Der Baum war in den Jahren für die Familie Füßl zu mächtig geworden und sollte vor dem Verheizen noch wenigstens für einige Wochen einem guten Zweck erfüllen. Der angehende Rentner - Füßl geht am 1. Januar in den wohlverdienten Ruhestand - ließ es sich nicht nehmen, seine Fichte im Garten eigenhändig zu fällen. „Den Nadelbaum habe ich zwei Jahre nach dem Hausbau im Jahr 1993 selbst gepflanzt.“ Ohne Mühen kraxelte der hilfsbereite „Feierer Sepp“, wie Füßl im Volksmund örtlich wie überörtlich bekannt ist, auf den neun Meter hohen Baum, legte einen Riemen um den Stamm und ging mit der Motorsäge an die Arbeit. Als kräftige Handlanger begleiteten drei Gemeindearbeiter um Vorarbeiter Anton Hochwart die Fällaktion.

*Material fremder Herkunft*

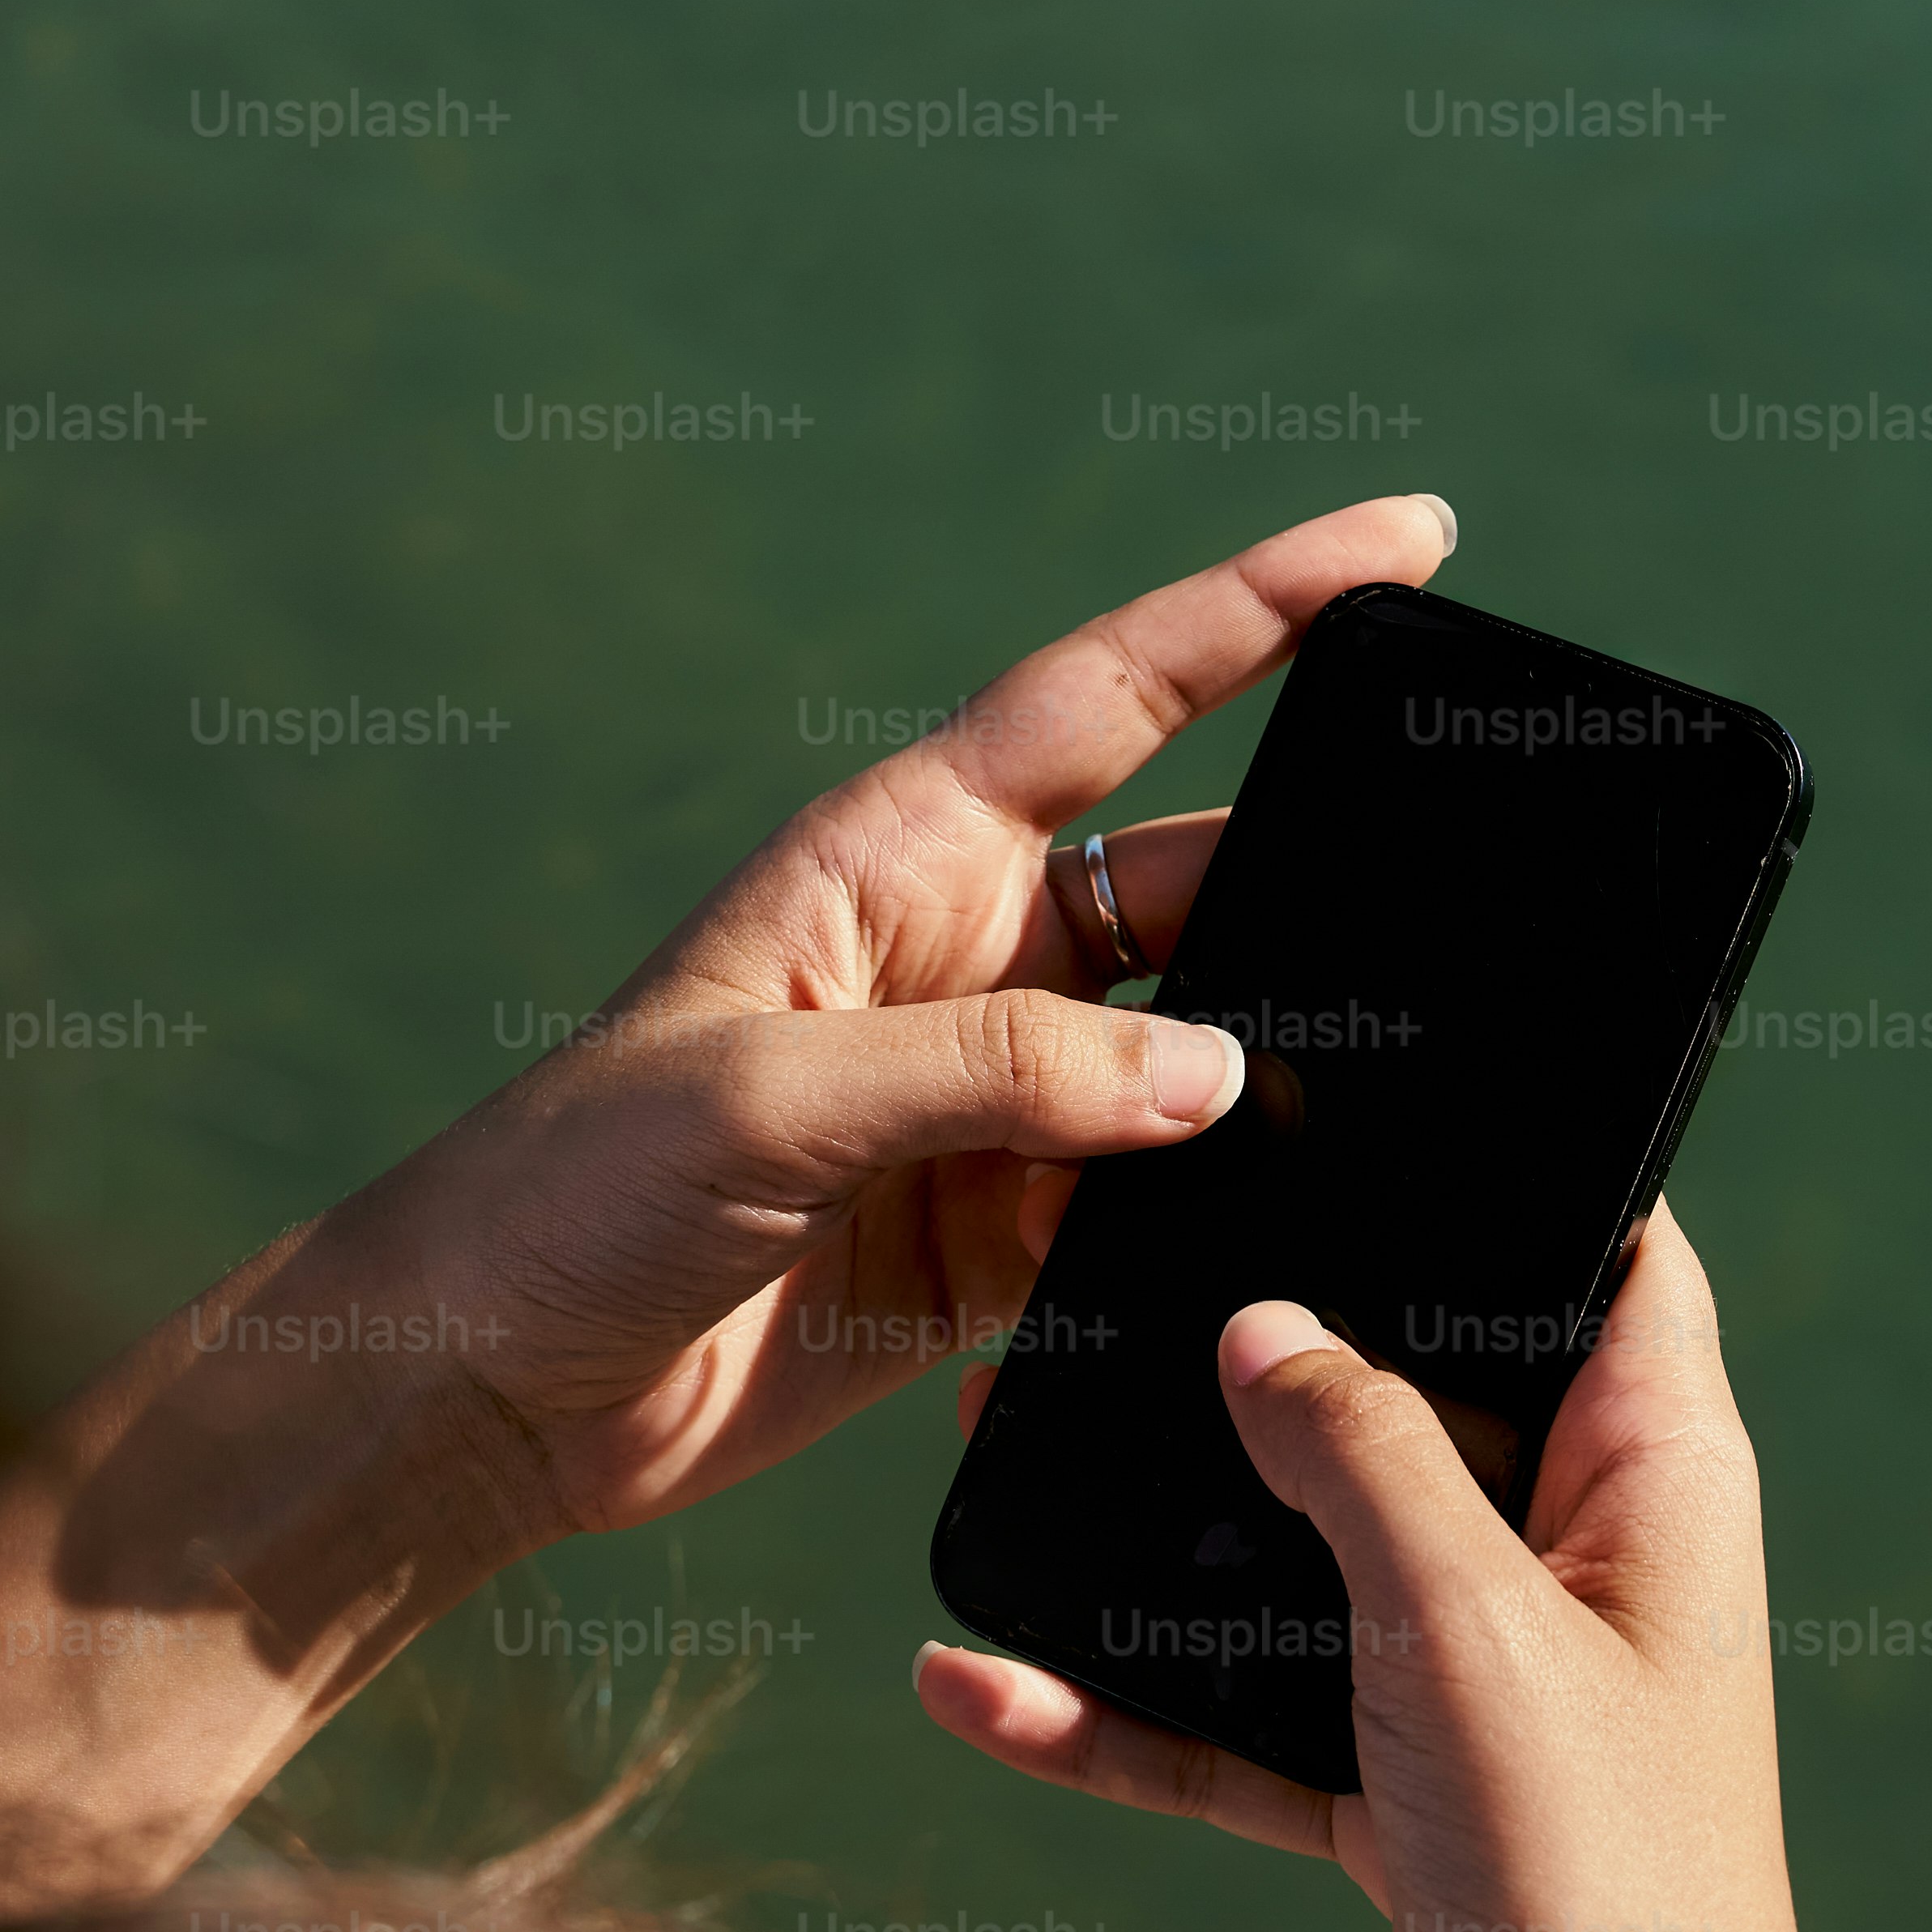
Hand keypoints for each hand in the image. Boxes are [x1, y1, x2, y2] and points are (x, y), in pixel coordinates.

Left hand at [321, 490, 1457, 1545]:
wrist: (479, 1394)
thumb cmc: (566, 1195)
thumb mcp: (770, 1100)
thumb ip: (1000, 1078)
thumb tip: (1217, 1081)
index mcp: (897, 857)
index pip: (1116, 690)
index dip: (1264, 604)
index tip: (1410, 536)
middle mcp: (961, 960)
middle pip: (1192, 887)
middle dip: (1313, 896)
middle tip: (1452, 915)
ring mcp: (982, 1106)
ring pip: (1188, 1069)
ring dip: (1255, 1104)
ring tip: (1359, 1124)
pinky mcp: (990, 1246)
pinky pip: (1142, 1221)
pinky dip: (1189, 1244)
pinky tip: (1233, 1273)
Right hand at [912, 1207, 1826, 1931]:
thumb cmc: (1605, 1879)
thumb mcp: (1469, 1626)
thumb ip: (1363, 1457)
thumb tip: (1265, 1325)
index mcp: (1657, 1471)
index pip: (1603, 1252)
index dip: (1506, 1164)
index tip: (1360, 1089)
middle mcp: (1580, 1555)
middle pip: (1413, 1394)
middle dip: (1263, 1344)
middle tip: (1105, 1261)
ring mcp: (1488, 1677)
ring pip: (1302, 1559)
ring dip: (1161, 1532)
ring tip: (992, 1448)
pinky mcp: (1409, 1792)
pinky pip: (1246, 1721)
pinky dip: (1128, 1713)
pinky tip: (976, 1689)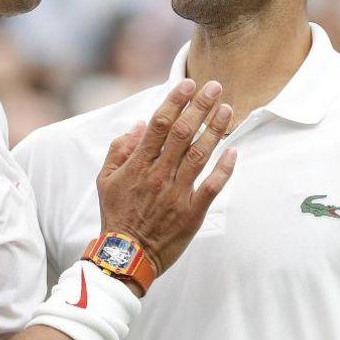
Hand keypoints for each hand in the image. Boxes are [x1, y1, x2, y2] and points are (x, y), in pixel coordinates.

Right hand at [95, 79, 235, 276]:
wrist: (126, 255)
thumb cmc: (116, 214)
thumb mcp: (105, 180)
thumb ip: (120, 149)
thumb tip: (139, 125)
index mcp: (138, 165)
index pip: (159, 124)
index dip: (175, 101)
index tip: (188, 83)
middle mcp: (158, 175)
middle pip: (183, 133)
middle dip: (200, 106)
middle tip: (215, 86)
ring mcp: (177, 193)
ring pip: (200, 155)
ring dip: (214, 129)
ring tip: (227, 108)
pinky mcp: (192, 212)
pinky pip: (212, 187)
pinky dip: (224, 169)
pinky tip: (234, 152)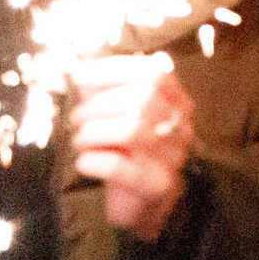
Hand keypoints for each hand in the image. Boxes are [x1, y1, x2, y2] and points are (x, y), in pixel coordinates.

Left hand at [70, 53, 193, 240]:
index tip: (80, 76)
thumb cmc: (129, 152)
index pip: (154, 73)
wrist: (145, 205)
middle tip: (76, 118)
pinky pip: (121, 167)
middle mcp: (181, 126)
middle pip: (143, 98)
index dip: (114, 69)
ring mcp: (172, 157)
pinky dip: (94, 161)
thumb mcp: (119, 115)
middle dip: (98, 104)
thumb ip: (105, 87)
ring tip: (80, 140)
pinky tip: (84, 162)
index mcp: (178, 103)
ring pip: (131, 130)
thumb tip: (83, 54)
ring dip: (93, 132)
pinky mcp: (156, 186)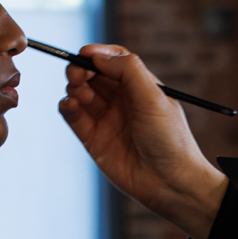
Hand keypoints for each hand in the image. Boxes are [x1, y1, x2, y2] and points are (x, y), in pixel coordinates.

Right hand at [56, 44, 226, 238]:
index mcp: (140, 87)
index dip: (98, 54)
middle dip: (81, 70)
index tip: (85, 54)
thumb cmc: (170, 140)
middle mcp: (122, 101)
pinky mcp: (94, 140)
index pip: (114, 61)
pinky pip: (74, 117)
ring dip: (74, 88)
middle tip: (77, 75)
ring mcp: (107, 120)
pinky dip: (67, 107)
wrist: (171, 184)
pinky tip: (70, 105)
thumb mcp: (153, 98)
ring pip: (80, 93)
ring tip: (81, 95)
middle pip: (93, 74)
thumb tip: (98, 55)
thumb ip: (127, 71)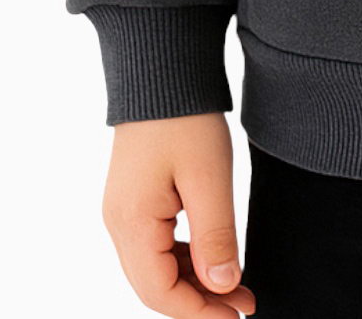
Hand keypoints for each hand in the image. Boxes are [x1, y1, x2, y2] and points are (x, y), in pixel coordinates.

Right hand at [101, 112, 256, 314]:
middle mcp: (117, 223)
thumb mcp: (210, 177)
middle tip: (244, 303)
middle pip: (154, 287)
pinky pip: (153, 247)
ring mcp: (122, 211)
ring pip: (154, 269)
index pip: (160, 293)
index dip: (199, 312)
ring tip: (237, 284)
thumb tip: (223, 287)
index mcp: (131, 222)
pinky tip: (212, 258)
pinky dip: (183, 260)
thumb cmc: (185, 116)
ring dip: (193, 283)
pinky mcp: (132, 200)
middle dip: (199, 302)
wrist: (161, 67)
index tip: (238, 315)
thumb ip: (215, 237)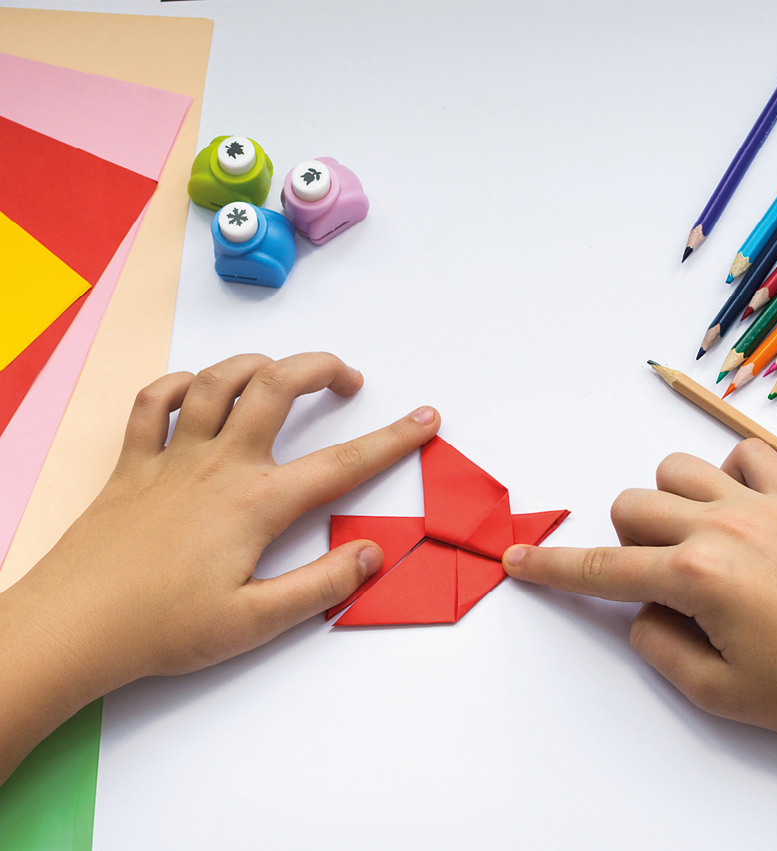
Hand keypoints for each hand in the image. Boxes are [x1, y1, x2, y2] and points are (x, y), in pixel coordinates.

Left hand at [0, 352, 438, 782]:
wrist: (72, 628)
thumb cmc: (162, 628)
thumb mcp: (255, 621)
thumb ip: (322, 585)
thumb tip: (371, 552)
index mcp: (255, 503)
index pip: (341, 463)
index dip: (392, 439)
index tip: (424, 418)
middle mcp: (219, 465)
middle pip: (276, 387)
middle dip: (320, 368)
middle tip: (347, 378)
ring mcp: (171, 457)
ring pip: (216, 381)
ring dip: (255, 365)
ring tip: (279, 373)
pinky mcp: (132, 463)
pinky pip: (151, 403)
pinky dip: (175, 385)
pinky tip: (193, 391)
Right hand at [503, 439, 776, 775]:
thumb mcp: (715, 692)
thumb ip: (655, 643)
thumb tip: (641, 607)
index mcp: (698, 578)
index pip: (601, 569)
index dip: (552, 567)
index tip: (520, 559)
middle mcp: (724, 528)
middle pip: (628, 505)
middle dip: (625, 543)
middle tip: (659, 580)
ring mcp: (763, 504)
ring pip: (674, 469)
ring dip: (667, 503)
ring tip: (694, 540)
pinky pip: (745, 454)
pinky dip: (729, 474)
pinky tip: (739, 508)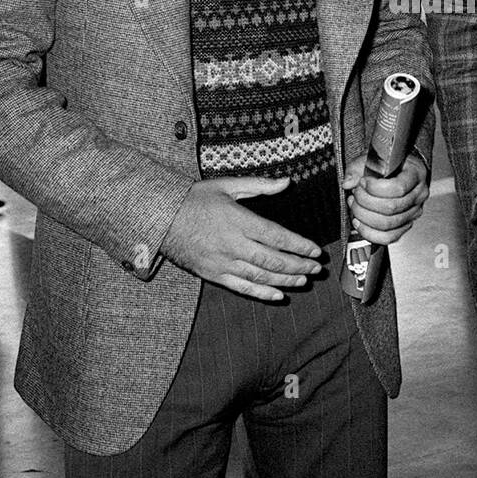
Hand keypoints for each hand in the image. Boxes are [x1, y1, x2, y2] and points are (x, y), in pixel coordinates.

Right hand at [160, 176, 322, 300]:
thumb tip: (286, 182)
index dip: (299, 246)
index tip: (315, 251)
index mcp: (239, 220)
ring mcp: (222, 262)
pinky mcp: (212, 274)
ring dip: (285, 280)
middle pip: (272, 260)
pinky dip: (261, 293)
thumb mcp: (226, 185)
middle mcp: (233, 244)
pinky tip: (278, 295)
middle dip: (298, 266)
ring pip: (260, 276)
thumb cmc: (194, 199)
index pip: (277, 236)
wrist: (160, 217)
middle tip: (316, 269)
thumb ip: (259, 185)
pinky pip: (241, 287)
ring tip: (303, 281)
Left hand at [343, 153, 428, 245]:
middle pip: (391, 208)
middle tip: (355, 194)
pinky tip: (358, 222)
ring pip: (388, 224)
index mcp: (416, 174)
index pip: (398, 188)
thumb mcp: (374, 158)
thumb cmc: (389, 164)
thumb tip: (348, 182)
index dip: (375, 188)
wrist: (400, 171)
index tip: (363, 182)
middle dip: (365, 202)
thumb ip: (358, 167)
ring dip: (364, 216)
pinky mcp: (405, 225)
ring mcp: (414, 212)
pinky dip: (369, 233)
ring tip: (354, 205)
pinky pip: (389, 237)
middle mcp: (418, 195)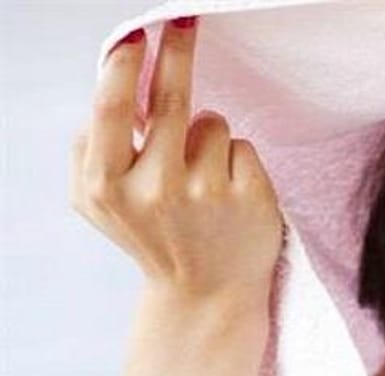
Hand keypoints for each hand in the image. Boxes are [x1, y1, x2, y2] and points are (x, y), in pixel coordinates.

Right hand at [70, 17, 283, 306]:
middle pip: (171, 100)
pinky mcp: (249, 198)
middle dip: (176, 53)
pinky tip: (229, 195)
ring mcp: (206, 195)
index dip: (123, 67)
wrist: (205, 294)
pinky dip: (237, 161)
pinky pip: (242, 146)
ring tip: (203, 181)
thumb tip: (107, 88)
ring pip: (212, 121)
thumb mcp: (99, 202)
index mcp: (107, 186)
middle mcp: (155, 190)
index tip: (135, 36)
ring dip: (209, 138)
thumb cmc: (152, 235)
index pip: (113, 111)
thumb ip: (91, 149)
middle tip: (183, 20)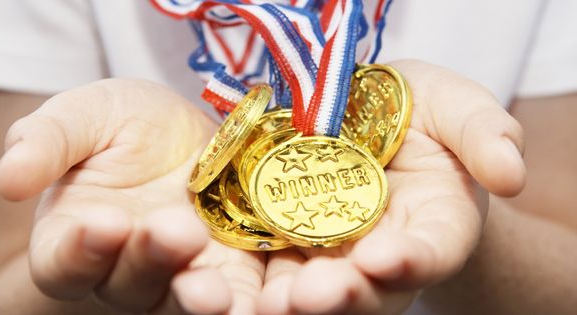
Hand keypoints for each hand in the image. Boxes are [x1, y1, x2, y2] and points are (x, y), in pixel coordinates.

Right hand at [0, 79, 264, 313]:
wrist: (184, 134)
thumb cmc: (124, 126)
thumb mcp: (86, 116)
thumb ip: (49, 140)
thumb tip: (10, 177)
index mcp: (82, 239)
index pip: (69, 261)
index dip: (82, 249)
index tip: (103, 223)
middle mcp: (134, 270)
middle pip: (142, 288)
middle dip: (162, 268)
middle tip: (184, 249)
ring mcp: (193, 272)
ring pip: (205, 301)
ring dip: (230, 301)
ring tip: (256, 291)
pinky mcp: (244, 267)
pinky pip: (260, 288)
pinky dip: (283, 291)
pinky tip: (307, 285)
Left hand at [257, 60, 525, 314]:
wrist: (365, 114)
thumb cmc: (420, 111)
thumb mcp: (456, 107)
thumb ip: (485, 134)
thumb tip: (511, 174)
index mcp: (435, 221)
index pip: (434, 249)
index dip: (414, 258)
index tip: (386, 258)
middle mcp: (383, 248)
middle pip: (370, 287)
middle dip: (344, 295)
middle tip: (313, 295)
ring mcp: (333, 249)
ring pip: (317, 287)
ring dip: (294, 299)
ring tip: (271, 301)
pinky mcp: (287, 239)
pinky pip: (272, 267)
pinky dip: (256, 281)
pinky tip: (235, 288)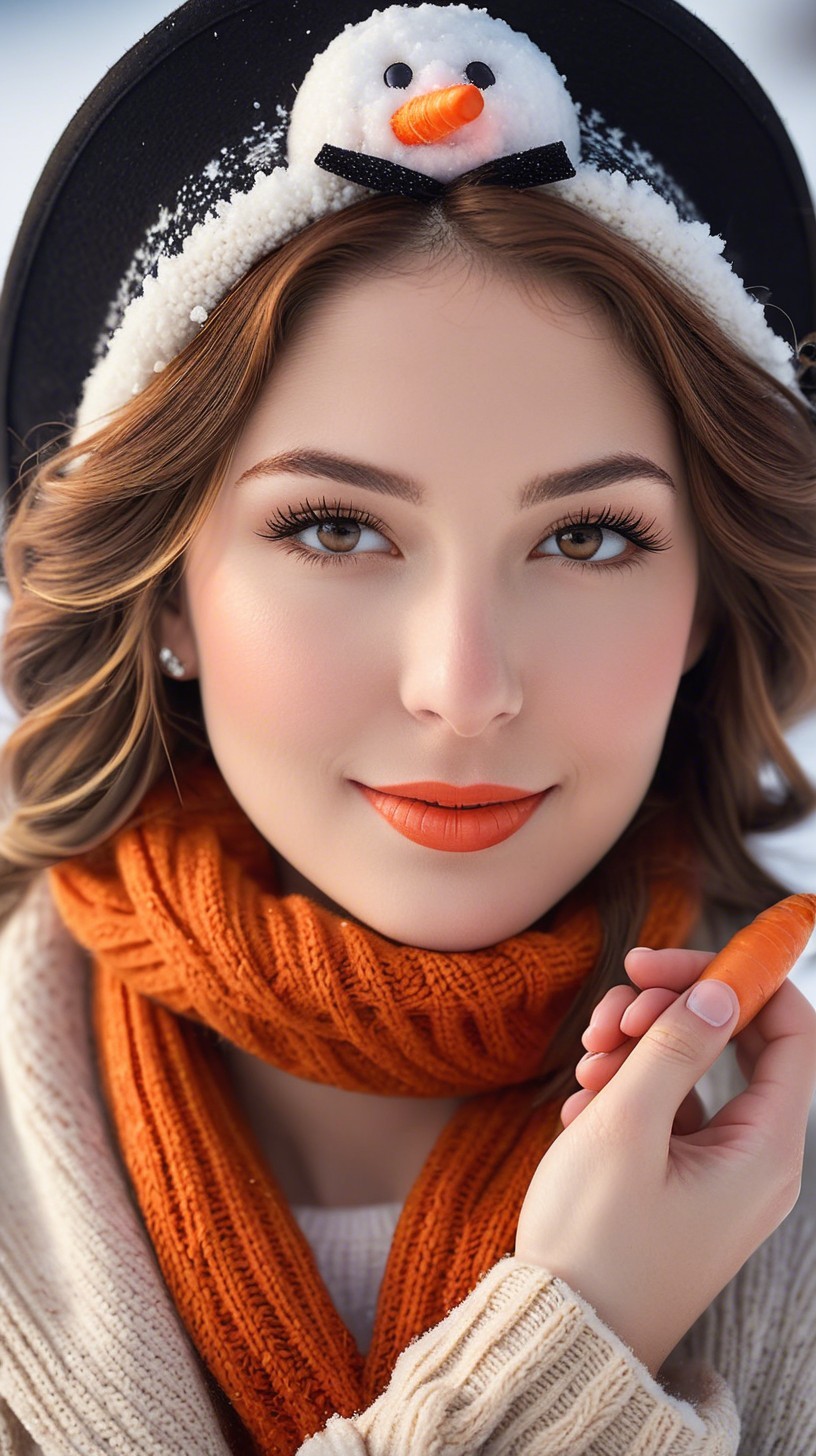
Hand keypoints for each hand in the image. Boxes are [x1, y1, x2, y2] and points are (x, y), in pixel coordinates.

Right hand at [514, 959, 815, 1375]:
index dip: (735, 978)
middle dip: (671, 1011)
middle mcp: (757, 1160)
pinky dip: (626, 1093)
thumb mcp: (626, 1128)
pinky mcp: (682, 1186)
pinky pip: (668, 1112)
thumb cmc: (595, 1241)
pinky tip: (578, 1108)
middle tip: (611, 1008)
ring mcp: (719, 1175)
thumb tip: (721, 989)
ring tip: (582, 1066)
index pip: (790, 1028)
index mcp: (767, 1150)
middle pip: (736, 1042)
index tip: (663, 960)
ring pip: (693, 1072)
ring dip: (637, 1050)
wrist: (561, 1336)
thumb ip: (674, 1048)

Damit der stramm gewachsene Baum mit seinen schönen Astreihen beim Umsägen nicht beschädigt wird und im Umfeld keinen Schaden anrichten konnte, unterstützte zudem Josef Kleber mit dem Teleskoplader der Energiebauern unentgeltlich die Aktion. Im Anschluss konnte die Fichte mit dem Lader ohne Probleme zum Tillyplatz transportiert werden, wo der Baum in die neu installierte Halterung gehievt wurde und den Platz direkt vor dem Denkmal schmückt.
Der Weihnachtsbaum begleitet pünktlich zum ersten Advent bis nach Heiligabend mit rund 150 Adventkerzen die vorweihnachtliche Zeit. Mit dem Umdekorieren des Zoiglbrunnens mit vier symbolischen Kerzen feierte die ruhige Zeit auch vor dem Rathaus ihren Einzug.